EXERCISE OBJECTIVE: From the line below that contains "and dry thoroughly." to the line that contains "of the food.", repeat every line exactly, both ends included, and nothing else.
━━ MATERIAL SHOWN ━━
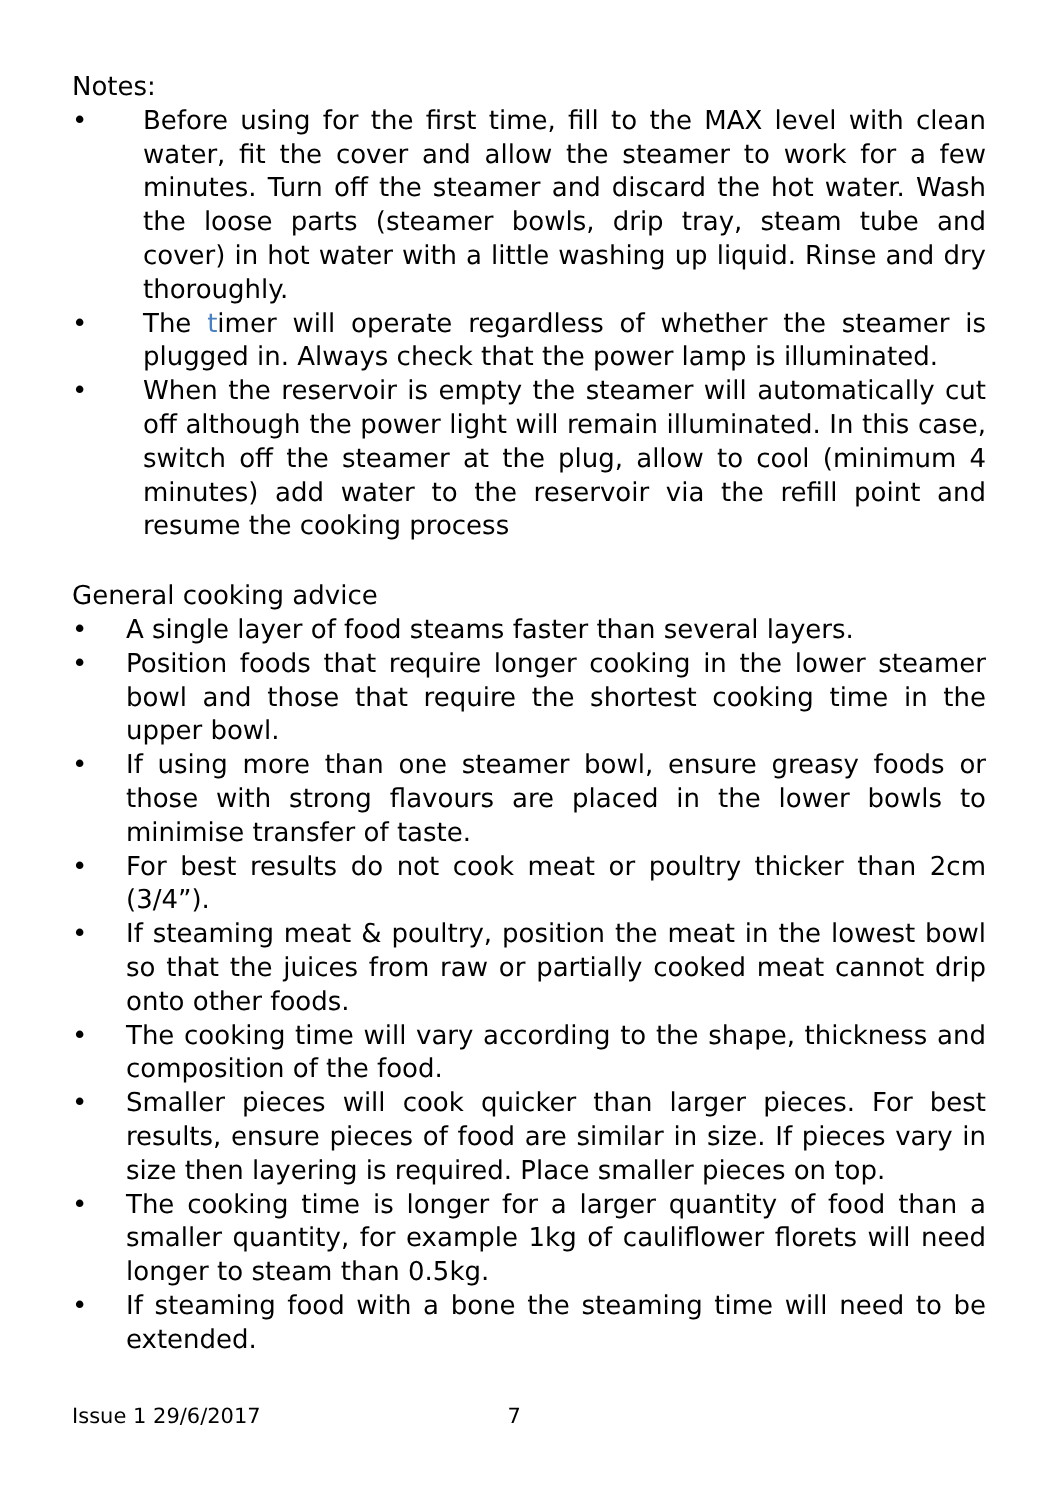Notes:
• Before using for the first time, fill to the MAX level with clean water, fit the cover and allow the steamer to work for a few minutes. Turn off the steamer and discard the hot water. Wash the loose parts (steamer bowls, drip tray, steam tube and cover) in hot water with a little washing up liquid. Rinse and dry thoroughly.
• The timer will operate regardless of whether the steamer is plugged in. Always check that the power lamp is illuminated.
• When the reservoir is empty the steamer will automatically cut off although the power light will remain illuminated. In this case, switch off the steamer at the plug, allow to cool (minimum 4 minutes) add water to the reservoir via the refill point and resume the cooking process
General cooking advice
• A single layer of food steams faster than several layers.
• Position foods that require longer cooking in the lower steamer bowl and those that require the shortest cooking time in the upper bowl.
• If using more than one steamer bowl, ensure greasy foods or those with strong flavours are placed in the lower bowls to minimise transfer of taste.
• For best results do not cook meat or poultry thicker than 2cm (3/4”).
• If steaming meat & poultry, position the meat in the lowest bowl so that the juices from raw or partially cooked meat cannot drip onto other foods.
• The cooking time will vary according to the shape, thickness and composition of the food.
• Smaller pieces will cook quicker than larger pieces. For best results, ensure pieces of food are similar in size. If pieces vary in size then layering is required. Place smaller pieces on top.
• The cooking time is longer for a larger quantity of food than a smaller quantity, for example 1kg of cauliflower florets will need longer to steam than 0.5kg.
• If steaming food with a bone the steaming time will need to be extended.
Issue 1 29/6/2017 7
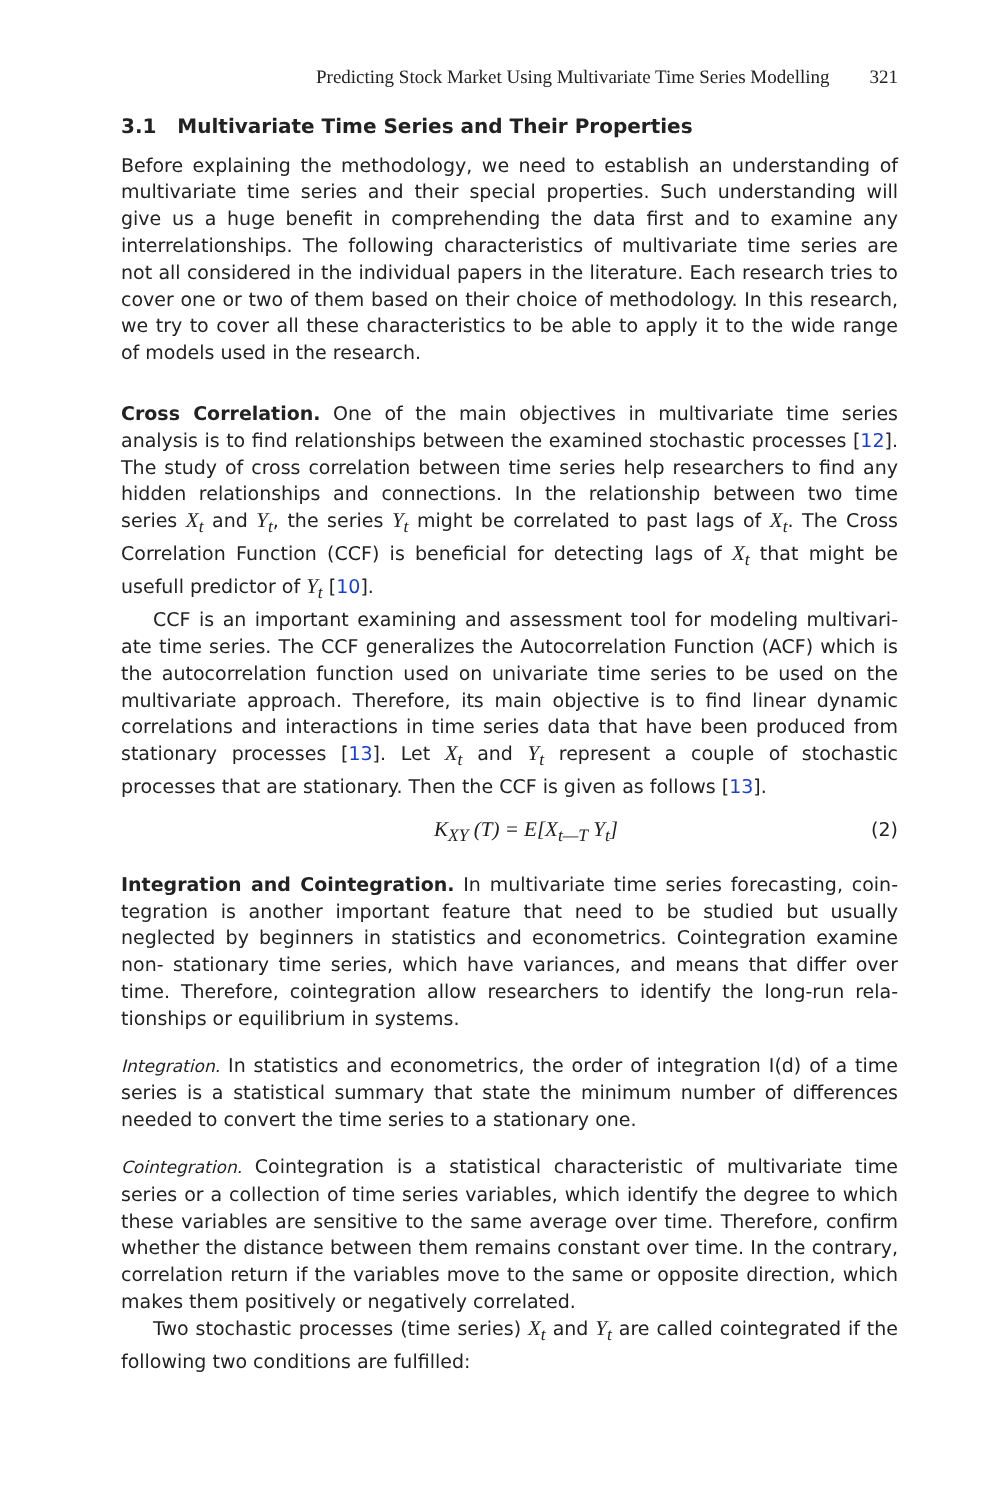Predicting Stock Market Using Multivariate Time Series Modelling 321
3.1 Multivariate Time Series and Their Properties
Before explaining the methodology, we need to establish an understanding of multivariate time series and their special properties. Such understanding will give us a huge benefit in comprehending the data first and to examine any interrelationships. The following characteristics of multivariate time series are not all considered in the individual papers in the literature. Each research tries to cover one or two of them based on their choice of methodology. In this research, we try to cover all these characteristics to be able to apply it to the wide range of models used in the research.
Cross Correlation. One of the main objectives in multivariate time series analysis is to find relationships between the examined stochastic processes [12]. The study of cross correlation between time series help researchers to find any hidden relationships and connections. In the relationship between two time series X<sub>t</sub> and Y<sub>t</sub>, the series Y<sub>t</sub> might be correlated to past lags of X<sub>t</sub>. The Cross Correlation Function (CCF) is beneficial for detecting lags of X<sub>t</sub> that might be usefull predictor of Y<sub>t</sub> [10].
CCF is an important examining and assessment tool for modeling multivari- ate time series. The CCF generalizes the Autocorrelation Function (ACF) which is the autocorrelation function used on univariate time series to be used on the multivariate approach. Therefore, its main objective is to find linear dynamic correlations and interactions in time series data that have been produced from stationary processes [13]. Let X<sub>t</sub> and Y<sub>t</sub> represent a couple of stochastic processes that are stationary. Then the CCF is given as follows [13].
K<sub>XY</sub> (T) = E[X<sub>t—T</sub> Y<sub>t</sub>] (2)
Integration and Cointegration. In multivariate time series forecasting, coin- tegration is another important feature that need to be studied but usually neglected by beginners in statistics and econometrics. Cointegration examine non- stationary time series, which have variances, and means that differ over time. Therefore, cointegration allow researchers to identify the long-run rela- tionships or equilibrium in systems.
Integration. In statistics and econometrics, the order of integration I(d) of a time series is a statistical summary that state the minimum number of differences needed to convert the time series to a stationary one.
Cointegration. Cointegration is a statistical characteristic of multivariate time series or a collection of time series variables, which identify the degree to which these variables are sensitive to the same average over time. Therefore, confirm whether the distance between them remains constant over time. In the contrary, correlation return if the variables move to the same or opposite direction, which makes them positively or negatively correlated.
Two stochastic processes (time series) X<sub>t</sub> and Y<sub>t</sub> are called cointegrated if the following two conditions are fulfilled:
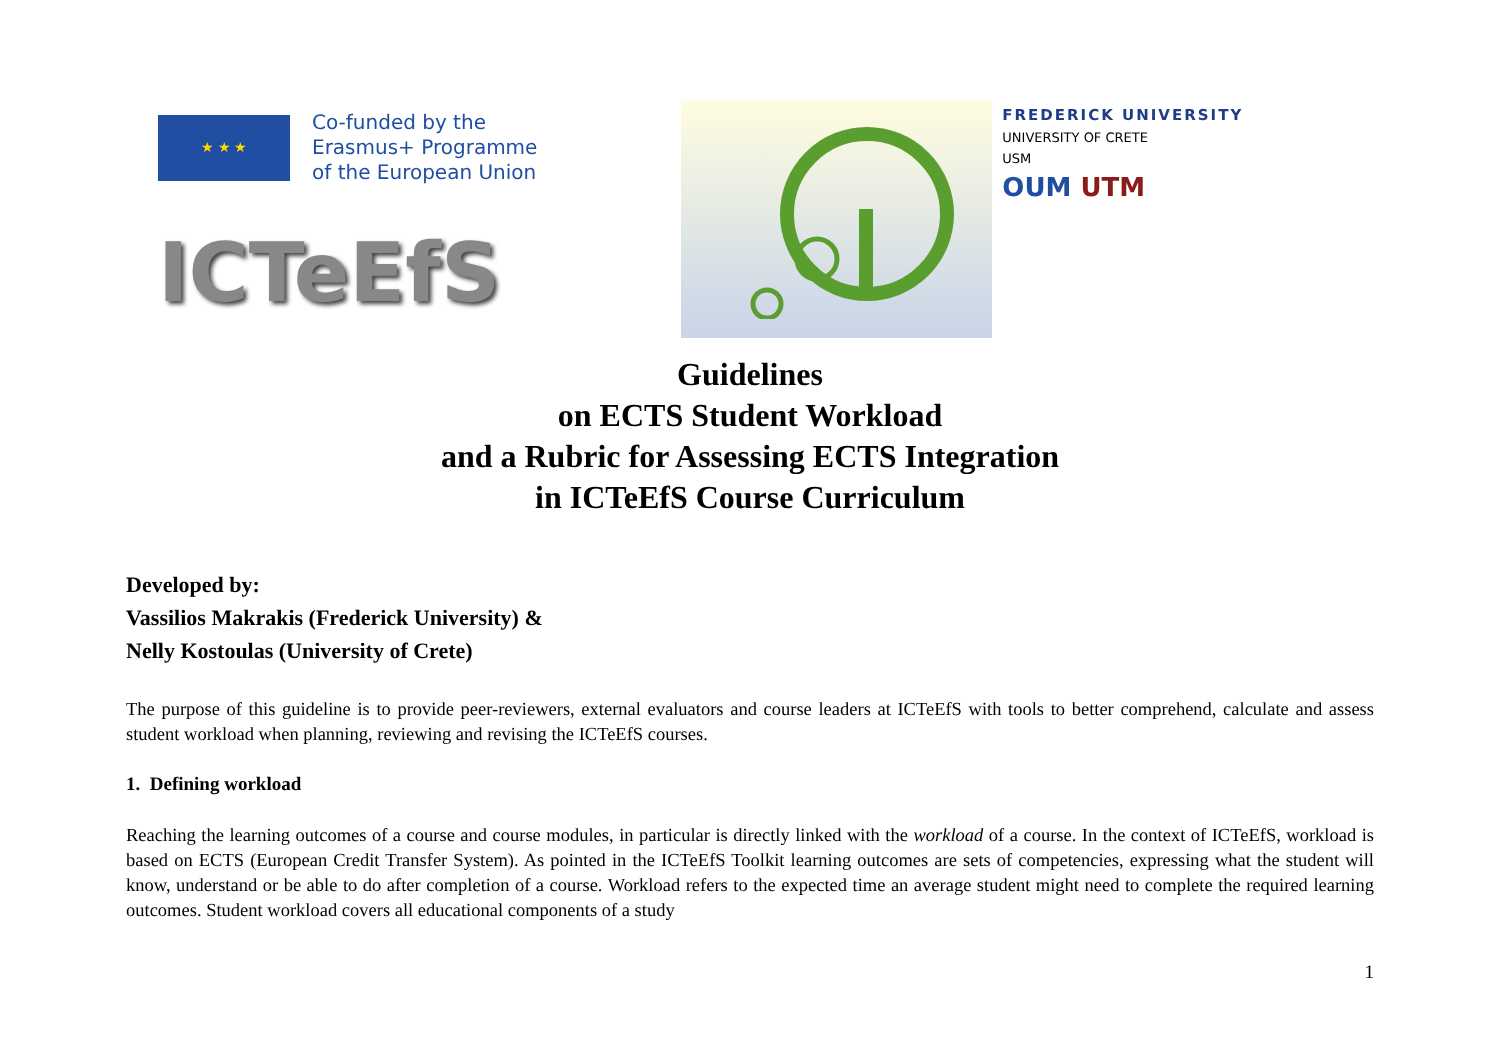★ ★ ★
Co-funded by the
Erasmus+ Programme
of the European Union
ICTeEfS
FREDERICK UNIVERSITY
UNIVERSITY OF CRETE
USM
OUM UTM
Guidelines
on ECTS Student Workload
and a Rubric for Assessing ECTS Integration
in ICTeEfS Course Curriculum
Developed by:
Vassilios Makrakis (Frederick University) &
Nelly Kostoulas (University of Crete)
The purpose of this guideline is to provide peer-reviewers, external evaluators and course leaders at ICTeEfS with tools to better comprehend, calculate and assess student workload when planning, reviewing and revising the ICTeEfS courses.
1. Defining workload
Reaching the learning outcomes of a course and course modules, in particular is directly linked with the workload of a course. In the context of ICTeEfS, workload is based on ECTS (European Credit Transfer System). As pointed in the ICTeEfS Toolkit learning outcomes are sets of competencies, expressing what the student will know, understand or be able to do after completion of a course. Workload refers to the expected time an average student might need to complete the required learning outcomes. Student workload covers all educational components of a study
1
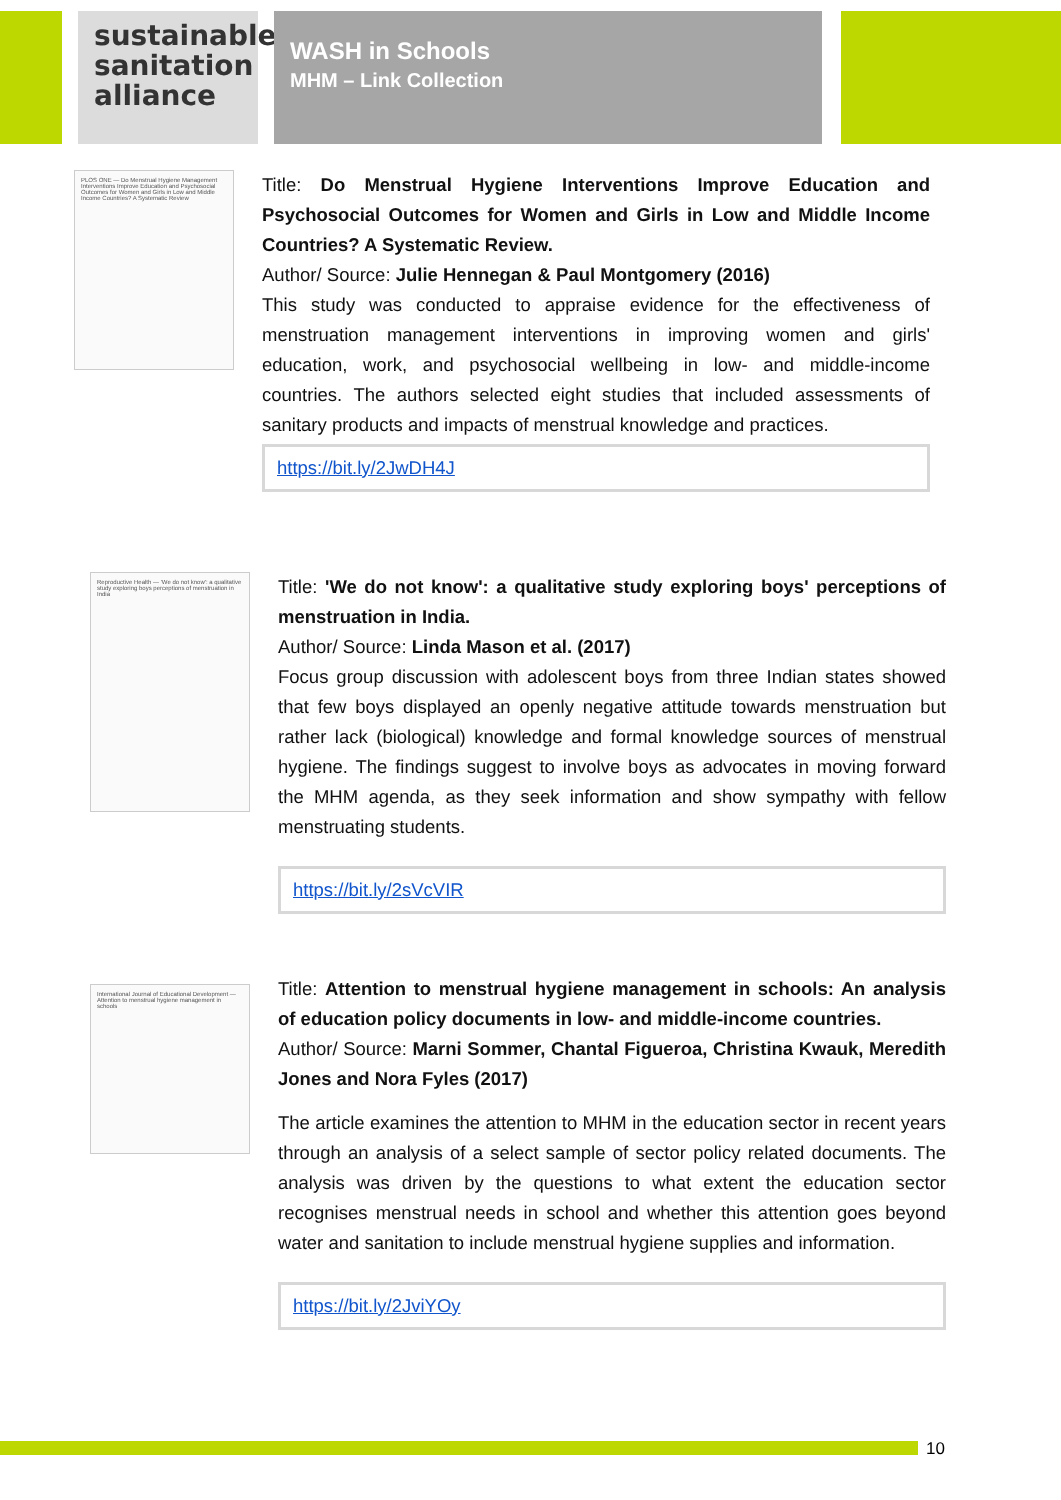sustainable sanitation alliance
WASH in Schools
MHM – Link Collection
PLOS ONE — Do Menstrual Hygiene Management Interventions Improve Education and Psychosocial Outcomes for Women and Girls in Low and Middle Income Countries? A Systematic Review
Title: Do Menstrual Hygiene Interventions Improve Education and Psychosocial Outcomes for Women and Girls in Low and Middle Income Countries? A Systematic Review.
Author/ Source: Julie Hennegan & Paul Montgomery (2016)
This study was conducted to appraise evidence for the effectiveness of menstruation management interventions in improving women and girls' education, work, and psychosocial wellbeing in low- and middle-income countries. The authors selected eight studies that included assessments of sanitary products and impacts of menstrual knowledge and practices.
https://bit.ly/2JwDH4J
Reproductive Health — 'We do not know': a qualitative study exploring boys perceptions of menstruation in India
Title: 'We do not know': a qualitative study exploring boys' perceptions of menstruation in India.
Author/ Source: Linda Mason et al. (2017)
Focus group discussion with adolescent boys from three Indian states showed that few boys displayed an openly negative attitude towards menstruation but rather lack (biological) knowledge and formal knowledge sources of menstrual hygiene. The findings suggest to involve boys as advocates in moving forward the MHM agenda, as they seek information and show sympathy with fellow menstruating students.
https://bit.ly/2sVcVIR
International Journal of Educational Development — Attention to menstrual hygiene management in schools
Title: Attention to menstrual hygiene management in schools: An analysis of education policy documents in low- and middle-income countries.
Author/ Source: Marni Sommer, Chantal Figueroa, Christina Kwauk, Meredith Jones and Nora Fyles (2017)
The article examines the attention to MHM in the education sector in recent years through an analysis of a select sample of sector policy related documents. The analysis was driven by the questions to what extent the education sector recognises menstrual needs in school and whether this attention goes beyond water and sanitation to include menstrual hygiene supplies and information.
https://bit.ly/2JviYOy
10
━━━
REPLY TO THE EXERCISE:
• Before using for the first time, fill to the MAX level with clean water, fit the cover and allow the steamer to work for a few minutes. Turn off the steamer and discard the hot water. Wash the loose parts (steamer bowls, drip tray, steam tube and cover) in hot water with a little washing up liquid. Rinse and dry thoroughly.
• The timer will operate regardless of whether the steamer is plugged in. Always check that the power lamp is illuminated.
• When the reservoir is empty the steamer will automatically cut off although the power light will remain illuminated. In this case, switch off the steamer at the plug, allow to cool (minimum 4 minutes) add water to the reservoir via the refill point and resume the cooking process
General cooking advice
• A single layer of food steams faster than several layers.
• Position foods that require longer cooking in the lower steamer bowl and those that require the shortest cooking time in the upper bowl.
• If using more than one steamer bowl, ensure greasy foods or those with strong flavours are placed in the lower bowls to minimise transfer of taste.
• For best results do not cook meat or poultry thicker than 2cm (3/4”).
• If steaming meat & poultry, position the meat in the lowest bowl so that the juices from raw or partially cooked meat cannot drip onto other foods.
• The cooking time will vary according to the shape, thickness and composition of the food.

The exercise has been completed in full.